Nogmaals maar nu om de vragen scherper te kunnen stellen:


Betekenissen ontstaan uit uitwisselingen (communicatie) van waarnemingen als je eindigen in afspraken, en daarmee dus tot samenwerken leiden. (Ik gebruik hier betekenisssen waar Cassirer over symbolen schrijft. Dat is me in dit verband te abstract))

Afspreken bestaat uit je vastleggen en daarmee gaan betekenissen een eigen leven leiden.

Biologisch opgroeien is in dit verband opgenomen worden in een samenleving en resulteert in een “persoonlijkheid” (karakter, ego, of hoe je die overkoepelende instantie ook maar wil noemen.)

Samenwerken leidt in eerste instantie dus tot uitwisselen en betekenis, en vervolgens tot persoonlijkheid. (dat is dus het geheel aan eigenschappen die in opgroeien in een samenleving zijn ontstaan.) ???

Een persoonlijkheid is opgebouwd rond een “I” en een “Me”   >> Zie je dat terug bij Allport?

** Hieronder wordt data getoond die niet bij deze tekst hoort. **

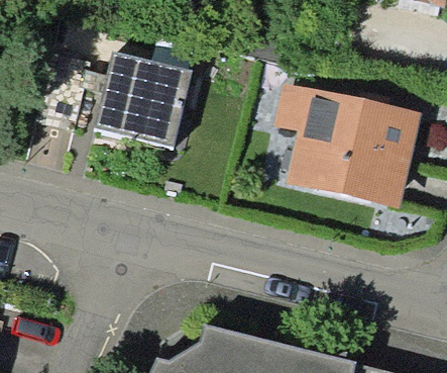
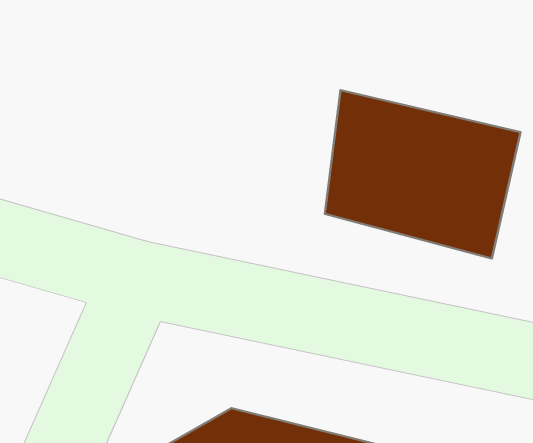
building: [93,42,199,156] -> none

Is dat overeind te houden naast Ego-ontwikkeling bij Erikson? Is het te combineren met Piaget???

Zou je kunnen zeggen dat E1 – E4 (waarnemen, bewegen,benoemen, begrijpen) de basis vormen van Me en dat pas met E5 “vereenzelvigen” de basis gelegd wordt voor I daarnaast. (Dit biedt een interessant perspectief.)